§ What to produce
For each line below, check for "inout"; give only the total of lines where it occurs.

Material for the task START

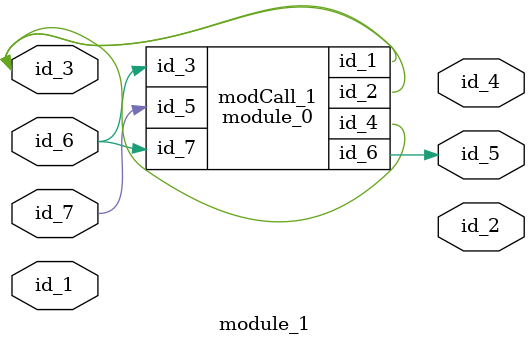
<source format=v>
module module_0 (
    id_1,
    id_2,
    id_3,
    id_4,
    id_5,
    id_6,
    id_7
);
  input wire id_7;
  output wire id_6;
  input wire id_5;
  inout wire id_4;
  input wire id_3;
  inout wire id_2;
  output wire id_1;
  wire id_8;
  assign id_6 = id_8;
  assign id_4 = 1;
endmodule
module module_1 (
    id_1,
    id_2,
    id_3,
    id_4,
    id_5,
    id_6,
    id_7
);
  input wire id_7;
  input wire id_6;
  output wire id_5;
  output wire id_4;
  inout wire id_3;
  output wire id_2;
  input wire id_1;
  wire id_8;
  module_0 modCall_1 (
      id_3,
      id_3,
      id_6,
      id_3,
      id_7,
      id_5,
      id_6
  );
endmodule

</source>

Material for the task END

§ Your solution
3